I think this bit turned out to not be a bit misleading.  Cui Chao
clarified in: 
https://lore.kernel.org/all/a90bc6f2-105c-4ffc-99d9-4fa5eaa79c45@phytium.com.cn/


"This issue was discovered on the QEMU platform. I need to apologize for 
my earlier imprecise statement (claiming it was hardware instead of 
QEMU). My core point at the time was to emphasize that this is a problem 
in the general code path when facing this scenario, not a QEMU-specific 
emulation issue, and therefore it could theoretically affect real 
hardware as well. I apologize for any confusion this may have caused."

So, whilst this could happen on a real hardware platform, for now we aren't
aware of a suitable configuration actually happening. I'm not sure we can
even create it in in QEMU without some tweaks.

Other than relaxing this to perhaps say that a hardware platform 'might'
have a configuration like the description here looks good to me.

· · · ·

# [PROBLEMS TO WORK ON]
**1.** Rewrite the stretch of the reply from "So, whilst this" through "good to me.", substituting "system" for "hardware platform".
**2.** Answer these questions from the reply.
(a) Who clarified the earlier statement?
(b) On what platform was the issue discovered, according to the quoted clarification?
(c) What word does the writer suggest using to relax the statement about a hardware platform?

# [MATERIAL SUPPLIED]

· · · ·

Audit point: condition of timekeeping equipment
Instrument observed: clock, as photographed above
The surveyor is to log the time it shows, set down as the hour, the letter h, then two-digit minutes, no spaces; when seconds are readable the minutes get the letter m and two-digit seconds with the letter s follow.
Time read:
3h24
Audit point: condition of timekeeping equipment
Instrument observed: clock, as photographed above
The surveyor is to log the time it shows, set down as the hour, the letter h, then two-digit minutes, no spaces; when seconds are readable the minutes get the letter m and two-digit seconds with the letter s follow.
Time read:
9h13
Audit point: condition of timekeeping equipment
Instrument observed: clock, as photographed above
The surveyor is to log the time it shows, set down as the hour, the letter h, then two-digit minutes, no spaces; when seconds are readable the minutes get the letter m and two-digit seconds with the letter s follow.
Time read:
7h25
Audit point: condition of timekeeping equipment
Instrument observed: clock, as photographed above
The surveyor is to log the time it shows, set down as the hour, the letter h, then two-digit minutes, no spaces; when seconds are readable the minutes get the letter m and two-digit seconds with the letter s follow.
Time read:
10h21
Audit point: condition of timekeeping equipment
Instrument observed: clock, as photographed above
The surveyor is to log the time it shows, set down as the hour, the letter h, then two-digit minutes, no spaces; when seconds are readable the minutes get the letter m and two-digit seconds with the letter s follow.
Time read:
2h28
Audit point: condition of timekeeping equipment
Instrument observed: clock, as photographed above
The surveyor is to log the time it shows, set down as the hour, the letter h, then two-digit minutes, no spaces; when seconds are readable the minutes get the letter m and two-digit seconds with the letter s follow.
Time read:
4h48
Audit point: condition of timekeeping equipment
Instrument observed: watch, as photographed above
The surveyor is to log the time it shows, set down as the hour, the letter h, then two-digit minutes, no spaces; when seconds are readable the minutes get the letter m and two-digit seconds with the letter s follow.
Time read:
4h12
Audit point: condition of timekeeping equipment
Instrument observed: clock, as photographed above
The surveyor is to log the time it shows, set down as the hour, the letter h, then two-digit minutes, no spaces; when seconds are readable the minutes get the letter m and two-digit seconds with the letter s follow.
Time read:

· · · ·

# [ANSWERS TO EACH TASK]
**1.**
So, whilst this could happen on a real system, for now we aren't
aware of a suitable configuration actually happening. I'm not sure we can
even create it in in QEMU without some tweaks.

Other than relaxing this to perhaps say that a system 'might'
have a configuration like the description here looks good to me.

**2.**
(a) Cui Chao
(b) The QEMU platform
(c) 'might'